§ **MATERIAL FOR THIS TASK**
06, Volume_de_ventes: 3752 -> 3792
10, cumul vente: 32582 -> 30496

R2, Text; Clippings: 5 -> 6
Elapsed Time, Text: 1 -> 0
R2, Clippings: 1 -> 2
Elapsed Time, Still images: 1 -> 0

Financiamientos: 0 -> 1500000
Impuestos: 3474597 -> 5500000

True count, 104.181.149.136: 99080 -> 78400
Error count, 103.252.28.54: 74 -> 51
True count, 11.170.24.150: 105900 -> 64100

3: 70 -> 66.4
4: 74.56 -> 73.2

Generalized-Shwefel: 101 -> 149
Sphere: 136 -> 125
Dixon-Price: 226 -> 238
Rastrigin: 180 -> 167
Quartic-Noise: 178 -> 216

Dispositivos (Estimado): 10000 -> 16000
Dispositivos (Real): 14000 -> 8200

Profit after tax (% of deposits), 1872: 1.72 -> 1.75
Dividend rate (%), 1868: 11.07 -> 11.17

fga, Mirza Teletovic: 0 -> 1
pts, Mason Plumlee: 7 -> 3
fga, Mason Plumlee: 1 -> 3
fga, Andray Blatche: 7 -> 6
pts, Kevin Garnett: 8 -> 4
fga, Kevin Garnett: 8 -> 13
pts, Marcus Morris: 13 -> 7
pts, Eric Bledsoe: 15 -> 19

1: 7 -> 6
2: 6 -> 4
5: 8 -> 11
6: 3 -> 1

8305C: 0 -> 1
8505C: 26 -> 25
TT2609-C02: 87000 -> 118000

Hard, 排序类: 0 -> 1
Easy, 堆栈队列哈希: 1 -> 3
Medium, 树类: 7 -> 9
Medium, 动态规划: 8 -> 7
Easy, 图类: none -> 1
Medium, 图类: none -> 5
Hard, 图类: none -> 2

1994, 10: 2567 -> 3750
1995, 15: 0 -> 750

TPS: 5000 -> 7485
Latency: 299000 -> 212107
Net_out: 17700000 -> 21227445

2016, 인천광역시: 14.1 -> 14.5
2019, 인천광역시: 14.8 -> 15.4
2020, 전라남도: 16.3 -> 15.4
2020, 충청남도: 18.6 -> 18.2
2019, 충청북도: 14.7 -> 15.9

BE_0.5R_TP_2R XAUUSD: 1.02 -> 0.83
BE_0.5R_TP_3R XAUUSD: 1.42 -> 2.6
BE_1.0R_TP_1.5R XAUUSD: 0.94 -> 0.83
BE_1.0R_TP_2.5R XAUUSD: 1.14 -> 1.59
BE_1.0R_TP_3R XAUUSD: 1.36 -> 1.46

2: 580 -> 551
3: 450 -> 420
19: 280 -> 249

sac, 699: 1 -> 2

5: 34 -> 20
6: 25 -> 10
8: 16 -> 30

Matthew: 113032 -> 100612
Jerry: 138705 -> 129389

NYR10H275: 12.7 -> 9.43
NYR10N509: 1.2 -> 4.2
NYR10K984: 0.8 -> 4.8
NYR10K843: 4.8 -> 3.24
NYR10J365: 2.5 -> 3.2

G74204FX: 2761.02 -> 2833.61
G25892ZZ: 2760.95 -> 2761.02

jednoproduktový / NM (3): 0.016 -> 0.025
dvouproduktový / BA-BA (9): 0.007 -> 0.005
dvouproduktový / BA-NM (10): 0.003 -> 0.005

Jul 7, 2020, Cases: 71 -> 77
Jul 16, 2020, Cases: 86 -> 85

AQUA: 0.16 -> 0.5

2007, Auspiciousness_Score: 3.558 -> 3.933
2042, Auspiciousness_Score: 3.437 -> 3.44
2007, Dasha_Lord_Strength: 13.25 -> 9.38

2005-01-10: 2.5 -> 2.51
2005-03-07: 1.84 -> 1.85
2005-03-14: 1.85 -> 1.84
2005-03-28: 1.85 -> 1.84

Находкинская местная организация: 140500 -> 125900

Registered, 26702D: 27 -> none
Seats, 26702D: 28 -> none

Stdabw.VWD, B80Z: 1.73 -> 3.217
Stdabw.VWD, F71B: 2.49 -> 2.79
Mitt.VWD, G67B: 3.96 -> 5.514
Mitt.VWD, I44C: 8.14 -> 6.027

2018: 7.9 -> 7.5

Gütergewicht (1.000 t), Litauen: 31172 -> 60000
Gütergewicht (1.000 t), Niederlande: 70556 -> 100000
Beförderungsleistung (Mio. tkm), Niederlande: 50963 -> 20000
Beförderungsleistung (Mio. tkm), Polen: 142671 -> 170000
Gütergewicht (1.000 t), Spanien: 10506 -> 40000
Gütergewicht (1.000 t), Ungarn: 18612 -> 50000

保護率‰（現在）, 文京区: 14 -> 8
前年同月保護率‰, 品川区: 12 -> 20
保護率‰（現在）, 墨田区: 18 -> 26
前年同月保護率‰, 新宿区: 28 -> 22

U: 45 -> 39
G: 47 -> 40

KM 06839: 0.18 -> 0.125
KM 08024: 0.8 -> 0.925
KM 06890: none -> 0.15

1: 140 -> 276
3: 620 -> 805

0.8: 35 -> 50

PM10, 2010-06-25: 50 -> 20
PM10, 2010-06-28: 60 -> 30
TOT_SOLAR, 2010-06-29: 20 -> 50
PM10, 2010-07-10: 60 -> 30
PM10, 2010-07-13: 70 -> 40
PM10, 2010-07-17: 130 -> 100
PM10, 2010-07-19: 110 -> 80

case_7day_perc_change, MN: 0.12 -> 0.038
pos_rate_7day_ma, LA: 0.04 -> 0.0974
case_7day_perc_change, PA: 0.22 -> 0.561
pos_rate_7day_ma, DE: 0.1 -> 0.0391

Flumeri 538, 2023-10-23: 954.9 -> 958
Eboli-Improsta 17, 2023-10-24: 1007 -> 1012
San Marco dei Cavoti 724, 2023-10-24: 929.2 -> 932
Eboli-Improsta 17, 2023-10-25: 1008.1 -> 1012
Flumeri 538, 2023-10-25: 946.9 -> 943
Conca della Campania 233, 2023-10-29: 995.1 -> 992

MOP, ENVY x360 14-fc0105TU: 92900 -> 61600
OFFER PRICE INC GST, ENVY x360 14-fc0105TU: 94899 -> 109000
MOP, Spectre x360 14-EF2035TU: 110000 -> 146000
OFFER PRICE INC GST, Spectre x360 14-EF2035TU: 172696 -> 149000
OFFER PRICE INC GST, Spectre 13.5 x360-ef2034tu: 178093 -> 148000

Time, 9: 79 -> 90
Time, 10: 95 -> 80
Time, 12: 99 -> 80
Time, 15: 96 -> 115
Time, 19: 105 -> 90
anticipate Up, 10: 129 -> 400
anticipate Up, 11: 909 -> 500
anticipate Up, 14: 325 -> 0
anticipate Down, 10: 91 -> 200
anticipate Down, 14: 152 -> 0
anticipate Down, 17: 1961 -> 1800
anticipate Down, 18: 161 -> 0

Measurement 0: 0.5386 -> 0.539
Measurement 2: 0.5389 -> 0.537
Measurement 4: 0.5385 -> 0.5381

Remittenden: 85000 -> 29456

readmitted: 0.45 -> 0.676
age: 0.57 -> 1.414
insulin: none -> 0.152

§ **PROMPT**
The expected answer is an exact copy of the lines above, beginning at the line with "KM 08024: 0.8 -> 0.925" and ending at the line with "Eboli-Improsta 17, 2023-10-25: 1008.1 -> 1012", with both ends in.

§ **WRITTEN RESPONSE**
KM 08024: 0.8 -> 0.925
KM 06890: none -> 0.15

1: 140 -> 276
3: 620 -> 805

0.8: 35 -> 50

PM10, 2010-06-25: 50 -> 20
PM10, 2010-06-28: 60 -> 30
TOT_SOLAR, 2010-06-29: 20 -> 50
PM10, 2010-07-10: 60 -> 30
PM10, 2010-07-13: 70 -> 40
PM10, 2010-07-17: 130 -> 100
PM10, 2010-07-19: 110 -> 80

case_7day_perc_change, MN: 0.12 -> 0.038
pos_rate_7day_ma, LA: 0.04 -> 0.0974
case_7day_perc_change, PA: 0.22 -> 0.561
pos_rate_7day_ma, DE: 0.1 -> 0.0391

Flumeri 538, 2023-10-23: 954.9 -> 958
Eboli-Improsta 17, 2023-10-24: 1007 -> 1012
San Marco dei Cavoti 724, 2023-10-24: 929.2 -> 932
Eboli-Improsta 17, 2023-10-25: 1008.1 -> 1012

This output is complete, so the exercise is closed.